Directive -
Write out, word for word, the stretch of entries from the line containing "m=37, so keep it consistent. Photo follows." through the line containing "Entry: h=6 m=47", leaving the pictures out of your answer.
[start Material supplied]
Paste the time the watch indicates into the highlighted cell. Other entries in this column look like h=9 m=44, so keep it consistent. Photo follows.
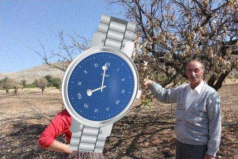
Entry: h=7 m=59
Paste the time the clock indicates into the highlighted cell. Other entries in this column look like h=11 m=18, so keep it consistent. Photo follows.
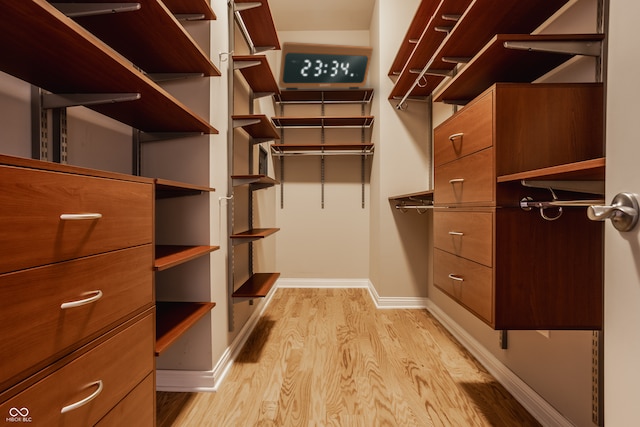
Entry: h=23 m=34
[end Material supplied]
[start Material supplied]
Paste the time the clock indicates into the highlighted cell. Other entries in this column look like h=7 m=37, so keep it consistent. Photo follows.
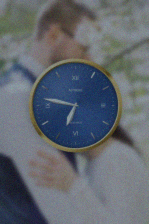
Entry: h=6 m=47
[end Material supplied]
[start Material supplied]
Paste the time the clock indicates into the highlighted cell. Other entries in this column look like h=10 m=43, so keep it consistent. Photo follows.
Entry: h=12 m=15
[end Material supplied]
Result -
Paste the time the clock indicates into the highlighted cell. Other entries in this column look like h=7 m=37, so keep it consistent. Photo follows.
Entry: h=6 m=47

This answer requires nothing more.